JOB: Which lines in the entries below contain the word "support"? Copy out each such line in full.

Document images with their source code:

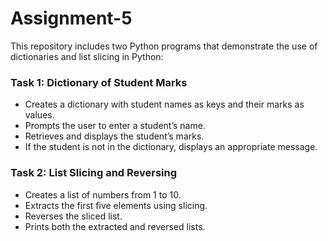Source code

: # Assignment-5

This repository includes two Python programs that demonstrate the use of dictionaries and list slicing in Python:

### Task 1: Dictionary of Student Marks
- Creates a dictionary with student names as keys and their marks as values.
- Prompts the user to enter a student’s name.
- Retrieves and displays the student’s marks.
- If the student is not in the dictionary, displays an appropriate message.

### Task 2: List Slicing and Reversing
- Creates a list of numbers from 1 to 10.
- Extracts the first five elements using slicing.
- Reverses the sliced list.
- Prints both the extracted and reversed lists.
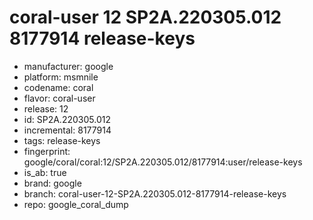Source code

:# coral-user 12 SP2A.220305.012 8177914 release-keys
- manufacturer: google
- platform: msmnile
- codename: coral
- flavor: coral-user
- release: 12
- id: SP2A.220305.012
- incremental: 8177914
- tags: release-keys
- fingerprint: google/coral/coral:12/SP2A.220305.012/8177914:user/release-keys
- is_ab: true
- brand: google
- branch: coral-user-12-SP2A.220305.012-8177914-release-keys
- repo: google_coral_dump
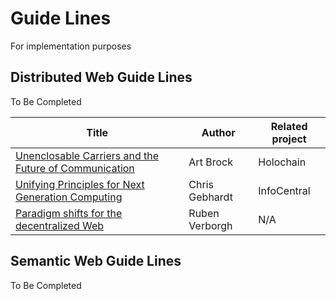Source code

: Guide Lines
==
For implementation purposes

Distributed Web Guide Lines
-
To Be Completed

<table>
    <thead>
        <tr>
            <th>Title</th>
            <th>Author</th>
            <th>Related project</th>
        </tr>
    </thead>
    <tbody>
        <tr>
            <td><a href="https://medium.com/holochain/unenclosable-carriers-and-the-future-of-communication-4ac6045ac894">Unenclosable Carriers and the Future of Communication</a></td>
            <td>Art Brock</td>
            <td>Holochain</td>
        </tr>
        <tr>
            <td><a href="https://infocentral.org/drafts/PrinciplesDraft.html#use-only-hash-based-identity-and-referencing-for-persistent-data">Unifying Principles for Next Generation Computing</a></td>
            <td>Chris Gebhardt</td>
            <td>InfoCentral</td>
        </tr>
        <tr>
            <td><a href="https://ruben.verborgh.org/blog/2017/12/20/paradigm-shifts-for-the-decentralized-web/">Paradigm shifts for the decentralized Web</a></td>
            <td>Ruben Verborgh</td>
            <td>N/A</td>
        </tr>
    </tbody>
</table>

Semantic Web Guide Lines
-
To Be Completed
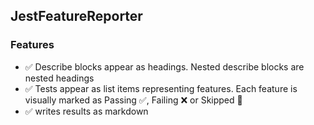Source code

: ## JestFeatureReporter
  ### Features
- :white_check_mark: Describe blocks appear as headings. Nested describe blocks are nested headings
- :white_check_mark: Tests appear as list items representing features. Each feature is visually marked as Passing :white_check_mark:, Failing :x: or Skipped :construction:
- :white_check_mark: writes results as markdown

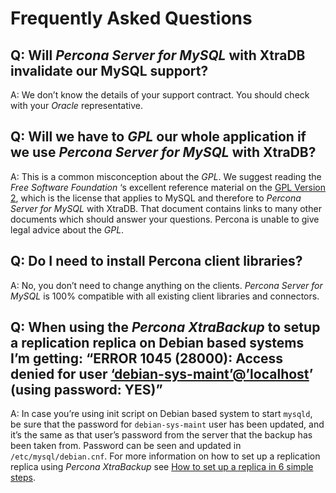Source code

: # Frequently Asked Questions

## Q: Will *Percona Server for MySQL* with XtraDB invalidate our MySQL support?

A: We don’t know the details of your support contract. You should check with your *Oracle* representative.

## Q: Will we have to *GPL* our whole application if we use *Percona Server for MySQL* with XtraDB?

A: This is a common misconception about the *GPL*. We suggest reading the *Free Software Foundation* ‘s excellent reference material on the [GPL Version 2](http://www.gnu.org/licenses/old-licenses/gpl-2.0.html), which is the license that applies to MySQL and therefore to *Percona Server for MySQL* with XtraDB. That document contains links to many other documents which should answer your questions. Percona is unable to give legal advice about the *GPL*.

## Q: Do I need to install Percona client libraries?

A: No, you don’t need to change anything on the clients. *Percona Server for MySQL* is 100% compatible with all existing client libraries and connectors.

## Q: When using the *Percona XtraBackup* to setup a replication replica on Debian based systems I’m getting: “ERROR 1045 (28000): Access denied for user [‘debian-sys-maint’@’localhost](mailto:'debian-sys-maint'@'localhost)’ (using password: YES)”

A: In case you’re using init script on Debian based system to start 
`mysqld`, be sure that the password for `debian-sys-maint` user has 
been updated, and it’s the same as that user’s password from the server 
that the backup has been taken from. Password can be seen and updated 
in `/etc/mysql/debian.cnf`. For more information on how to set up a 
replication replica using *Percona XtraBackup* see [How to set up a 
replica in 6 simple steps](http://www.percona.com/doc/percona-xtrabackup/2.4/howtos/setting_up_replication.html).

ANSWER FOR THIS EXERCISE:
## Q: Will *Percona Server for MySQL* with XtraDB invalidate our MySQL support?
A: We don’t know the details of your support contract. You should check with your *Oracle* representative.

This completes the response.